Passage to read.
- Opening Delimiter -

6 Key Marketing Objectives to Rethink Your Long-Term Strategy

May 12, 2020, Sylvain Panzani

Beyond the obvious health and potential humanitarian crisis the world is facing, it is the whole economic chain that is at best disrupted or in many instances, broken.

In the midst of the chaos that social distancing has created, we have also witnessed business inequality: those who benefit from it (e.g., communication technology), and others who suffer from it first-hand (e.g., retail, travel, entertainment). The ability to confront this crisis does not have to be fate-related. Marketing organizations have a huge role to play as they are faced with an increased responsibility of optimizing revenue in a disrupted market while sales teams may likely be limited in how they engage, or struggle to adapt.

Industries must address this current reality and not only plan to survive, but also rethink their long-term strategies. Strategizing takes more than a short-term reaction- it requires planning and deciding on how to address six key marketing and business objectives:

The 6 Business Objectives all companies should tackle

6 objective

1. Engagement: Adapt marketing messaging, content, plans, product mix, offerings, and brand positioning immediately as the crisis unfolds.

This objective is by far the one that has been focused on the most. Engagement is the immediate concern of all marketers who are forced to rapidly reconstruct all of their marketing plans. Being able to strike the right tone, and not over-communicating is as much a challenge as it is to react quickly and find the right products and messages to focus on.

- Closing Delimiter -

Problems to work on.
• 1. Answer these questions using the article on marketing objectives:
(a) Which industries does the article name as examples of those that suffer first-hand from social distancing?
(b) What is the date on the article?
(c) Which objective does the article say has been focused on the most?
• 2. Carry the article on marketing objectives forward from its final sentence.
These lines come from a different source than the text above.

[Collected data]

- Opening Delimiter -

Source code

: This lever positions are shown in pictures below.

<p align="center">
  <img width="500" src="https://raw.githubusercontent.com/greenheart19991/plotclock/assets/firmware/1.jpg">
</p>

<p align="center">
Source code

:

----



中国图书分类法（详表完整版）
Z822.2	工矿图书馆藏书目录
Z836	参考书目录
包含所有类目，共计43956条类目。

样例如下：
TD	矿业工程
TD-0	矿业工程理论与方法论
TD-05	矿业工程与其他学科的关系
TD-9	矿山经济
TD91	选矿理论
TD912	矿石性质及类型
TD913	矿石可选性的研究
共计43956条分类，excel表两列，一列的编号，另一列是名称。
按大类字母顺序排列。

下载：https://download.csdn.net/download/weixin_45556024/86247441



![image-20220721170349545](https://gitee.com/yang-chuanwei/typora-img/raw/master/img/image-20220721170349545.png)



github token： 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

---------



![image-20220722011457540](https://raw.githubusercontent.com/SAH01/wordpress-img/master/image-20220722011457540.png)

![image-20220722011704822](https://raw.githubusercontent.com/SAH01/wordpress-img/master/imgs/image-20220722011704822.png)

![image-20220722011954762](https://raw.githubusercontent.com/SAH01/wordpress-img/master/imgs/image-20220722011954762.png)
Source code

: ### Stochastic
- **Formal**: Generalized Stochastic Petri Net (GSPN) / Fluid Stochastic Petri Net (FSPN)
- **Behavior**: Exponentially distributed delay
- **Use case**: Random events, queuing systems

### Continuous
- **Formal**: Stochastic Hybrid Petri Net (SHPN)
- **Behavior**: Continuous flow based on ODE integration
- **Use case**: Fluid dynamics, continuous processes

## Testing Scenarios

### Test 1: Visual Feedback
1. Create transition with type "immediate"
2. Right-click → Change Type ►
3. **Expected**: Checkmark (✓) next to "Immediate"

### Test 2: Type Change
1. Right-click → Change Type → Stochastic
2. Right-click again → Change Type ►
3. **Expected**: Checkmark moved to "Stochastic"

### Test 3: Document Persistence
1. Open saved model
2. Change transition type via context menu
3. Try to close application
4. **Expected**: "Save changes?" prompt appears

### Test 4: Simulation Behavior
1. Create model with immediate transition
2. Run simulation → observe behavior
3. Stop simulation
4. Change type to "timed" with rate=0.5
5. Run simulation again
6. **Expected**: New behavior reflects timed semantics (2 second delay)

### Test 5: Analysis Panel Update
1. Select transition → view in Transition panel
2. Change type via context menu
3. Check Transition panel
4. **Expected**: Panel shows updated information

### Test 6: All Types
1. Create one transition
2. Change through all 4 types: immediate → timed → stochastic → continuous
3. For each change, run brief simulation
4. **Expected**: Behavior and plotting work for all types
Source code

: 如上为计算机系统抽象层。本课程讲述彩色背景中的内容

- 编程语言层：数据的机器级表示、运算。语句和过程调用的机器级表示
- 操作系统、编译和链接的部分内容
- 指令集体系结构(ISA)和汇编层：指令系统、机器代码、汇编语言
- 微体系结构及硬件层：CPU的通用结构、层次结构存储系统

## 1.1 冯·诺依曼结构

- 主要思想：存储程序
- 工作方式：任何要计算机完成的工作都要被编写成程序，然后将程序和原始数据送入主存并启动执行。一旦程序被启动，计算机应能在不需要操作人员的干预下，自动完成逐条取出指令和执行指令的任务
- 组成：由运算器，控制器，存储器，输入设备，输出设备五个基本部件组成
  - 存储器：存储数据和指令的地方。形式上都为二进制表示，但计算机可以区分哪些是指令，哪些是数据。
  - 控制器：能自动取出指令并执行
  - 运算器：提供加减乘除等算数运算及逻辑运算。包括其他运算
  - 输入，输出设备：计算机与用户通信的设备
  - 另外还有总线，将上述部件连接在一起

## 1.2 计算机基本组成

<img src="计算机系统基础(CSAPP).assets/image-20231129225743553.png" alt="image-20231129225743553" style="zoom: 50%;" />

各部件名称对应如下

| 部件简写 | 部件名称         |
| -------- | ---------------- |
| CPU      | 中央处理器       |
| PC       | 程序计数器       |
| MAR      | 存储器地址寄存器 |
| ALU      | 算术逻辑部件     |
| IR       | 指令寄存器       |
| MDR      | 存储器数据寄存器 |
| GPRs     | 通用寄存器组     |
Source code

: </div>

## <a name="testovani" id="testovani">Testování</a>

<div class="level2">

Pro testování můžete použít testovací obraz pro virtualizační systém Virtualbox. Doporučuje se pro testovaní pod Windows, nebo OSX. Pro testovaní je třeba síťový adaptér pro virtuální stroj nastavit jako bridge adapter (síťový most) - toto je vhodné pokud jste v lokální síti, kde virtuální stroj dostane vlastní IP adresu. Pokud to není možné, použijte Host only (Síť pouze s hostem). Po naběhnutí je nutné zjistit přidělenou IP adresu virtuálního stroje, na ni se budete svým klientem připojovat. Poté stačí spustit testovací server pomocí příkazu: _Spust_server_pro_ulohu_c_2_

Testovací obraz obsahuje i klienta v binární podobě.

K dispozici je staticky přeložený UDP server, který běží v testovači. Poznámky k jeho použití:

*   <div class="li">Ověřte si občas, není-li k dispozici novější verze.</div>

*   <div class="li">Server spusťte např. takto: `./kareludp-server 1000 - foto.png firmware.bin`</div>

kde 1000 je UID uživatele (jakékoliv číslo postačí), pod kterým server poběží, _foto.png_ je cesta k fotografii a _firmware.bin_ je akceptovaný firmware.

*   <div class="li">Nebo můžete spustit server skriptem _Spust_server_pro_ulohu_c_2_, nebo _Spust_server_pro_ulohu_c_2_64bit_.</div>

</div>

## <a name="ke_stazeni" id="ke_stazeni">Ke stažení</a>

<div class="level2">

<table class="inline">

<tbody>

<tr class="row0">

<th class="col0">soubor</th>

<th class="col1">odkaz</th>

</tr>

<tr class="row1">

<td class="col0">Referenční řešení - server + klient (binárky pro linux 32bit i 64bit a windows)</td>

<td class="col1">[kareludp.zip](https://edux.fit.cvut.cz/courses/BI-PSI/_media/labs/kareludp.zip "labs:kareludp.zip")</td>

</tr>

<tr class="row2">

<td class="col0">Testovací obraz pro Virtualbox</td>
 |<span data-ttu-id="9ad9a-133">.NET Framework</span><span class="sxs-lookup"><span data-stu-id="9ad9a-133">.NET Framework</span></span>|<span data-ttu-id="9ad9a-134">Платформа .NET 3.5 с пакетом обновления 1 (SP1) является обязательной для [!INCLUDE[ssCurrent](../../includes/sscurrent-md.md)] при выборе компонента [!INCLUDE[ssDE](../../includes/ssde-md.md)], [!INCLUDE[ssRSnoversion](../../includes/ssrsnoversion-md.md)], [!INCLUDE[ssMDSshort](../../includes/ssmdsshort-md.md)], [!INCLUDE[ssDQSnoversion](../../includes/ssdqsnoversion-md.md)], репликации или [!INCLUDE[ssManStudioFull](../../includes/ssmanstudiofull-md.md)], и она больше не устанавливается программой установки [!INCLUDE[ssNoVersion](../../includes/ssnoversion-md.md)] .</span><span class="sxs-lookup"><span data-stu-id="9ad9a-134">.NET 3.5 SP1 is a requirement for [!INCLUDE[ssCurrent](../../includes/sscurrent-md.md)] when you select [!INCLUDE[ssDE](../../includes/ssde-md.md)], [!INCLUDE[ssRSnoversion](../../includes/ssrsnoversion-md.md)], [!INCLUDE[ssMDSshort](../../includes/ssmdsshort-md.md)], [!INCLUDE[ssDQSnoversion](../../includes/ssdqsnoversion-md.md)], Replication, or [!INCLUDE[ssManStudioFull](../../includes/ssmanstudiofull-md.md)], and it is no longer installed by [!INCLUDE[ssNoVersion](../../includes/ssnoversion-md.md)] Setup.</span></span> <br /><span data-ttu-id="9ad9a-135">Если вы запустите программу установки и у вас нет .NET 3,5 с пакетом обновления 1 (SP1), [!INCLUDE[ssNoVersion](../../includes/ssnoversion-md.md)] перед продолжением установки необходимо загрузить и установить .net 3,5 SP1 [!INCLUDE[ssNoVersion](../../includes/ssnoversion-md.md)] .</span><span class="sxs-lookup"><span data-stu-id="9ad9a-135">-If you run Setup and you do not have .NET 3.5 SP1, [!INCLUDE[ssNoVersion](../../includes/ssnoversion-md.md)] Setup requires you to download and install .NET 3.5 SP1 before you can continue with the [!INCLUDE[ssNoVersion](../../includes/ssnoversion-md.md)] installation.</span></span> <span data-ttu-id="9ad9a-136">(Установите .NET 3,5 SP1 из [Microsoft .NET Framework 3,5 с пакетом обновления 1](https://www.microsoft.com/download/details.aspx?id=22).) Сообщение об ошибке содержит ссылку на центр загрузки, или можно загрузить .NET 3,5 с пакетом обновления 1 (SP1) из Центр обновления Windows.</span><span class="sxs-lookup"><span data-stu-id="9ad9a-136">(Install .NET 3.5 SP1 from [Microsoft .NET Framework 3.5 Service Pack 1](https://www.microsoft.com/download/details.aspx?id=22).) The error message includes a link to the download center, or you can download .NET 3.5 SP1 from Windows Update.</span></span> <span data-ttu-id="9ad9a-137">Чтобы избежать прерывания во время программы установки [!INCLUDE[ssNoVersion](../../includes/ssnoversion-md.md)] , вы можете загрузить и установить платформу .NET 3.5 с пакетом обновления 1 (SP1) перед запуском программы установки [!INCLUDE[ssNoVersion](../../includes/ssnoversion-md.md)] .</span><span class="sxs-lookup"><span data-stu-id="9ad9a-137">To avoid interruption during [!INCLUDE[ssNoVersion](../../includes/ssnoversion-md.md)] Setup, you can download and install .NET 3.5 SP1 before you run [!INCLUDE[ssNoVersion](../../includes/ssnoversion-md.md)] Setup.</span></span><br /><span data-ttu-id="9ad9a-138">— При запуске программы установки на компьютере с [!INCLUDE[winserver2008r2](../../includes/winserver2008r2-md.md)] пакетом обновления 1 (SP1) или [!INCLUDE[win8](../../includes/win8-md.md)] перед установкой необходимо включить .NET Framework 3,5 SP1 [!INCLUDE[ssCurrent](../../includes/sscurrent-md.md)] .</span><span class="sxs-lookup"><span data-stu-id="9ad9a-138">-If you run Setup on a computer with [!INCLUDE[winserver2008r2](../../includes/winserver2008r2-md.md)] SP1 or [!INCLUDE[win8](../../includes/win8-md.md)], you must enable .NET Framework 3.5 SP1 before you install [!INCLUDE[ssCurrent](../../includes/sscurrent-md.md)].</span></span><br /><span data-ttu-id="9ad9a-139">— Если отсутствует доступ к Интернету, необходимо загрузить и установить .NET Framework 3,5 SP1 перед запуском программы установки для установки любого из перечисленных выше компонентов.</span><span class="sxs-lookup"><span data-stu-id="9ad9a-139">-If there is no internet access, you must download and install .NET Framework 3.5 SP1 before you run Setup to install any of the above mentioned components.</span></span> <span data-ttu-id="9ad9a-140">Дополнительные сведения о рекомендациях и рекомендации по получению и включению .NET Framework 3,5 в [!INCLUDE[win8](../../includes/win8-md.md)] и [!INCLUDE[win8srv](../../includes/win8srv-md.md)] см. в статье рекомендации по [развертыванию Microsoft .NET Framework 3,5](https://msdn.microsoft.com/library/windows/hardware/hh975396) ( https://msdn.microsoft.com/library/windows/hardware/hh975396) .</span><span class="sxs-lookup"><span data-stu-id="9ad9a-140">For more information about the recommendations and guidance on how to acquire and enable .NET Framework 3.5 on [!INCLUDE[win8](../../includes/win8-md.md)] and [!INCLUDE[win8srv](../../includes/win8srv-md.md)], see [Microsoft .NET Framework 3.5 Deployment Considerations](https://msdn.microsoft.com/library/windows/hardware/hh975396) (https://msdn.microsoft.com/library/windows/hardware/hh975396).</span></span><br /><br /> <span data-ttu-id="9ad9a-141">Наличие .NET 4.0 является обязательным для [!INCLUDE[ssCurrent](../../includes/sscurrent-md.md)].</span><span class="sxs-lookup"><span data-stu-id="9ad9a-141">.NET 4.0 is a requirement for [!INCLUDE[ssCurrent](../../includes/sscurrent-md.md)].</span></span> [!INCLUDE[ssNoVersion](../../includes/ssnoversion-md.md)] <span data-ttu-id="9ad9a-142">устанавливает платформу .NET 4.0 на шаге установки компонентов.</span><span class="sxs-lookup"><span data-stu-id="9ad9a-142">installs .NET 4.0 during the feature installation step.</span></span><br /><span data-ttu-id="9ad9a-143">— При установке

- Closing Delimiter -

Per-task outputs.
• 1.
(a) Retail, travel, and entertainment.
(b) May 12, 2020.
(c) Engagement.

• 2.
Some obvious examples are the increasing focus of marketing budgets into digital channels, the revamping of the search strategy, or the acceleration of direct to consumer marketing activities. But we are seeing large and diverse combinations of those marketing mix shifts, depending on digital maturity and industries.  Companies that had lagged on the path to digital transformation have often found themselves struggling to react, and have in some instances felt paralyzed, unable to move fast.

2. Efficiency: Driving the right budget decisions, and re-phasing spend to lower the financial risk while optimizing impact and ensuring best customers remain loyal.

Most companies struggle to elevate this exercise beyond just “cutting costs”, thus, hindering their ability to build. The reality is that there is likely no better time to test new processes, and when possible, repurpose budgets to accelerate investments for long-term efficiency benefits.   

Optimizing budget in times of crisis is a catalyst for share gain, as most are not able to adapt quickly enough and re-think their marketing cost structure to match the market and consumer shifts.

3. Agility: Being able to react fast, implement changes in a timely manner, adapt teams to new needs, and make faster decisions, based on close to real-time information, thanks to the right digital and machine learning capabilities.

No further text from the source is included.